• **What this task involves**:
Down to the last line, the material below should be reproduced exactly.

• **Given entries**:
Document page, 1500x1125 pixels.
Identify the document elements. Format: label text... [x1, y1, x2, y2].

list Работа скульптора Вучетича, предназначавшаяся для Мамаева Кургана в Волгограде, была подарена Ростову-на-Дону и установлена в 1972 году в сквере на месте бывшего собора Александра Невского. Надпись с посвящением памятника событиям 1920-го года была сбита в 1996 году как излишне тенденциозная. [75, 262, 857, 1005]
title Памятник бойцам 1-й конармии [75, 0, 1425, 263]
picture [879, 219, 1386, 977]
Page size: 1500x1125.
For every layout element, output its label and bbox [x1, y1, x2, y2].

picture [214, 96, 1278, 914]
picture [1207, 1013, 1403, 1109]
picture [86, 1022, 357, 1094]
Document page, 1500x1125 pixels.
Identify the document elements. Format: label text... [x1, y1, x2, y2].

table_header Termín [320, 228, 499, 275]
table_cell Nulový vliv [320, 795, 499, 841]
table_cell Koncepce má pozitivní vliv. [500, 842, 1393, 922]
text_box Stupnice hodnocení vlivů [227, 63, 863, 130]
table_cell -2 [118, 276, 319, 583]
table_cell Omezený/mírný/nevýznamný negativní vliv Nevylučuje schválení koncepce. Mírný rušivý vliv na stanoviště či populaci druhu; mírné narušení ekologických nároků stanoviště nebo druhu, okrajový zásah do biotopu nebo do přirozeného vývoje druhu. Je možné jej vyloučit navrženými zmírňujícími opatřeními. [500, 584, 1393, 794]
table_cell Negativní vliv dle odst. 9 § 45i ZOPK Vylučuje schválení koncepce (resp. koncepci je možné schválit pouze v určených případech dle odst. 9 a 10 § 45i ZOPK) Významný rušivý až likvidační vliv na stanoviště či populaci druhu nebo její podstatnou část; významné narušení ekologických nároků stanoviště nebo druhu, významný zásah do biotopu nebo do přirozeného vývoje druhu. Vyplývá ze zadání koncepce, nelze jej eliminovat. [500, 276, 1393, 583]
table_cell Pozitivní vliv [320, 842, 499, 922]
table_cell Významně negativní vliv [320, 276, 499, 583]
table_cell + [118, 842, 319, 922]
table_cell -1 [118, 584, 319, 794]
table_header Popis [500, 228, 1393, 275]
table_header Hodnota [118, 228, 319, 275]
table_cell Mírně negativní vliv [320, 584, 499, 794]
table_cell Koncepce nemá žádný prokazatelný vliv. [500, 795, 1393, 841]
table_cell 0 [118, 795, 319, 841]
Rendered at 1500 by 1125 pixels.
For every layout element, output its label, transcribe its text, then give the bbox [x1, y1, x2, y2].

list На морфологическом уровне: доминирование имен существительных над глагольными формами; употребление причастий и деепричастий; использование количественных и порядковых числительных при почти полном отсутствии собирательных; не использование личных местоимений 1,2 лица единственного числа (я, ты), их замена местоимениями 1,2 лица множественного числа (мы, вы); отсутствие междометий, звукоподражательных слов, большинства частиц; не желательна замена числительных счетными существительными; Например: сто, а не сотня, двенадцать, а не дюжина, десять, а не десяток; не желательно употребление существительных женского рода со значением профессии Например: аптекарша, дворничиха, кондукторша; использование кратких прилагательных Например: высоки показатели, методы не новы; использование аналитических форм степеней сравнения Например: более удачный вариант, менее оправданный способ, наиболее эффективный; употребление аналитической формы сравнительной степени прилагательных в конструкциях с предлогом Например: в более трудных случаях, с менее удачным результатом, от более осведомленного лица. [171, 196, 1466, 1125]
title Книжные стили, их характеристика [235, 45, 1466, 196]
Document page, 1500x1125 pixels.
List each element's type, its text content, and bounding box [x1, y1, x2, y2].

• **Solution to this task**:
Document page, 1500x1125 pixels.
Identify the document elements. Format: label text... [x1, y1, x2, y2].

list Работа скульптора Вучетича, предназначавшаяся для Мамаева Кургана в Волгограде, была подарена Ростову-на-Дону и установлена в 1972 году в сквере на месте бывшего собора Александра Невского. Надпись с посвящением памятника событиям 1920-го года была сбита в 1996 году как излишне тенденциозная. [75, 262, 857, 1005]
title Памятник бойцам 1-й конармии [75, 0, 1425, 263]
picture [879, 219, 1386, 977]
Page size: 1500x1125.
For every layout element, output its label and bbox [x1, y1, x2, y2].

picture [214, 96, 1278, 914]
picture [1207, 1013, 1403, 1109]
picture [86, 1022, 357, 1094]
Document page, 1500x1125 pixels.
Identify the document elements. Format: label text... [x1, y1, x2, y2].

table_header Termín [320, 228, 499, 275]
table_cell Nulový vliv [320, 795, 499, 841]
table_cell Koncepce má pozitivní vliv. [500, 842, 1393, 922]
text_box Stupnice hodnocení vlivů [227, 63, 863, 130]
table_cell -2 [118, 276, 319, 583]
table_cell Omezený/mírný/nevýznamný negativní vliv Nevylučuje schválení koncepce. Mírný rušivý vliv na stanoviště či populaci druhu; mírné narušení ekologických nároků stanoviště nebo druhu, okrajový zásah do biotopu nebo do přirozeného vývoje druhu. Je možné jej vyloučit navrženými zmírňujícími opatřeními. [500, 584, 1393, 794]
table_cell Negativní vliv dle odst. 9 § 45i ZOPK Vylučuje schválení koncepce (resp. koncepci je možné schválit pouze v určených případech dle odst. 9 a 10 § 45i ZOPK) Významný rušivý až likvidační vliv na stanoviště či populaci druhu nebo její podstatnou část; významné narušení ekologických nároků stanoviště nebo druhu, významný zásah do biotopu nebo do přirozeného vývoje druhu. Vyplývá ze zadání koncepce, nelze jej eliminovat. [500, 276, 1393, 583]
table_cell Pozitivní vliv [320, 842, 499, 922]
table_cell Významně negativní vliv [320, 276, 499, 583]
table_cell + [118, 842, 319, 922]
table_cell -1 [118, 584, 319, 794]
table_header Popis [500, 228, 1393, 275]
table_header Hodnota [118, 228, 319, 275]
table_cell Mírně negativní vliv [320, 584, 499, 794]
table_cell Koncepce nemá žádný prokazatelný vliv. [500, 795, 1393, 841]
table_cell 0 [118, 795, 319, 841]
Rendered at 1500 by 1125 pixels.
For every layout element, output its label, transcribe its text, then give the bbox [x1, y1, x2, y2].

list На морфологическом уровне: доминирование имен существительных над глагольными формами; употребление причастий и деепричастий; использование количественных и порядковых числительных при почти полном отсутствии собирательных; не использование личных местоимений 1,2 лица единственного числа (я, ты), их замена местоимениями 1,2 лица множественного числа (мы, вы); отсутствие междометий, звукоподражательных слов, большинства частиц; не желательна замена числительных счетными существительными; Например: сто, а не сотня, двенадцать, а не дюжина, десять, а не десяток; не желательно употребление существительных женского рода со значением профессии Например: аптекарша, дворничиха, кондукторша; использование кратких прилагательных Например: высоки показатели, методы не новы; использование аналитических форм степеней сравнения Например: более удачный вариант, менее оправданный способ, наиболее эффективный; употребление аналитической формы сравнительной степени прилагательных в конструкциях с предлогом Например: в более трудных случаях, с менее удачным результатом, от более осведомленного лица. [171, 196, 1466, 1125]
title Книжные стили, их характеристика [235, 45, 1466, 196]
Document page, 1500x1125 pixels.
List each element's type, its text content, and bounding box [x1, y1, x2, y2].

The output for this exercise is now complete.